Sunday 9 December 2012

Jack White on Mag White...

"In The White Stripes, it was impossible to share the good moments with Meg because she was very uninterested. If something nice happened, it wasn't like we would hug or have a drink. That wasn't what went on. We would record a White Stripes song in the studio and it would be me, Meg and an engineer. So we would finish a mix of a song and I'd say, 'Wow! That's pretty good!' I'd look around and Meg would just be sitting there, and the engineer would just be sitting there. So it'd be sorta like, 'OK... Let's just move on to the next one.' It was just me by myself. But it was the best thing for me. It taught me a lot about trusting my gut."

Friday 7 December 2012

The rule of three, SAVE ME!!!

In general, when one layer is in harmony the other layers are in unison or octaves. This is because a chordal texture is full, and so too many harmonized sections would not only risk clashing but also risk becoming very murky and too thick.
Strength comes from dynamic markings and using more instruments to support an element, not by having every instrument do something different.

Wednesday 5 December 2012

Christopher Owens on the ex band Girls...
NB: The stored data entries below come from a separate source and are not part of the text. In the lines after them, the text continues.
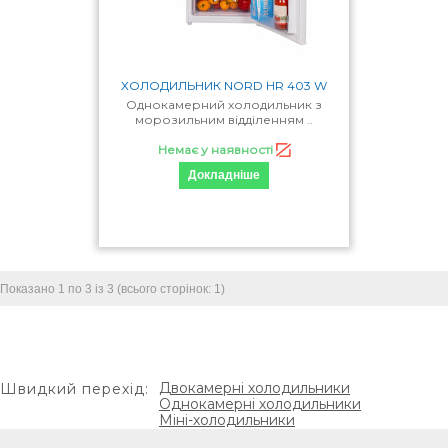
Клас енергоспоживання
А+
А++
ХОЛОДИЛЬНИК NORD HR 403 W
Однокамерний холодильник з
морозильним відділенням ..
Лінія
Немає у наявності
Докладніше
Practical
Cold freshness
Сбросить фильтр
Показано 1 по 3 із 3 (всього сторінок: 1)
Морозильні камери
Двокамерні холодильники
Швидкий перехід:
Морозильні скрині
Однокамерні холодильники
Міні-холодильники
Because I wanted a real band-- a group of people that became like a family that wrote and recorded and went on tour together, and evolved through those experiences. Nothing else would have done it for me. But we were replacing members for every other tour; I didn't feel like I had other people who were maturing along side me. I counted out the amount of people that were in the band over the years. It was 21-- a giant amount of people. That's feeling disappointed 21 times over.

Sunday 2 December 2012

Pete Doherty...

"The other day I really hadn't slept since last week's gig at Brixton Jamm, and I was coming home on the train. I fell asleep for an hour, woke up and didn't know who I was. I was completely devastated and I burst into tears. The train was parked up. Apparently I'd been shouting in my sleep as well, so they'd just left me. I knew I shouldn't be crying. The train manager said: 'What's the matter?' I told him straight: 'Look, I don't know who I am, I don't know where I am.' He said: 'You're Peter.' And I was going: 'No, no, I'm not.' Then bang, everything flooded back. I got my bag and ran off. But it was a really horrible feeling and I can imagine it in a few years just lasting longer and longer."